Apparently, its good for things like wrapping classes for testing (especially ones that in standard operation would be following some communication protocol or other, where the thing it will be talking to isn't something you want to be disturbed by testing).
Python web frameworks: I'm in love with TurboGears
Really? How is that with things like form validation? Those bits were still rough around the edges when I was using it. Also, have you been using SQLObject or SQLAlchemy (or something else)?
automated tests: continuous testing is awesome, though Gigo's not always fast enough for me to want to use Eclipse
Is continuous testing for Python in Eclipse any good? And which of the relevant plugins is best for Python development in Eclipse?
no subject
With a good design, you can generally accomplish the same thing with wrapper classes or subclasses, though I wouldn't feel bad monkeying in tests longterm, because if they break you learn something useful.
Really? How is that with things like form validation? Those bits were still rough around the edges when I was using it. Also, have you been using SQLObject or SQLAlchemy (or something else)?
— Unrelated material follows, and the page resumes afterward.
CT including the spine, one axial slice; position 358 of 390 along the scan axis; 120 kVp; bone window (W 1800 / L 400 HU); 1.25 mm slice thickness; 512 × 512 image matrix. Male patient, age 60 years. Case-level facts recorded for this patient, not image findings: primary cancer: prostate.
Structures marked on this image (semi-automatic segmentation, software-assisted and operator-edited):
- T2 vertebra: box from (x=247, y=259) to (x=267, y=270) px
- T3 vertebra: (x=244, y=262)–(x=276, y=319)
I'm in the habit of doing manual form validation, especially since my validation tends to be quite complicated. I know that TurboGears can use decorators for form validation, but I haven't used them much. I've been using SQLObject, but I've really cooled on it now that I understand SQL more and I've run into more of SQLObject's limitations. SQLAlchemy looks cool, but I haven't used it.
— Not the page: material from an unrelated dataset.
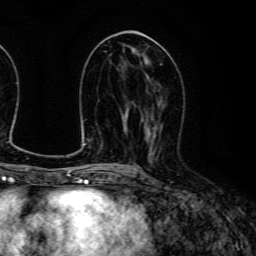
Breast MRI (dynamic contrast-enhanced), one axial slice. Position 60 of 134 along the scan axis. Cropped to one breast. Dynamic contrast-enhanced series, time point 2 of 6 at this slice position (early post-contrast). 3 T. TE 4.7 ms, TR 9 ms. 1.2 mm slice thickness. 256 × 256 image matrix. Female patient.
Structures marked on this image (semi-automatically segmented with operator editing):
- enhancing-tissue mask used for the functional tumour volume (all voxels passing the contrast-enhancement thresholds inside the analysis volume; usually the tumour): bounding box <143,118,163,159> (left, top, right, bottom; pixels)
Is continuous testing for Python in Eclipse any good? And which of the relevant plugins is best for Python development in Eclipse?
I use EasyEclipse for Python, since Eclipse gets complicated really fast. My current continuous testing is just a custom build process that runs my command-line testing suite, which is enough for what I'm doing but doesn't give you the full Eclipse red-mark experience. I know there are cooler continuous testing plugins for Java, but my Eclipse is pretty bare-bones. I'd actually probably be happier with a emacs setup with continuous testing, but I haven't looked into that. Shouldn't be too hard.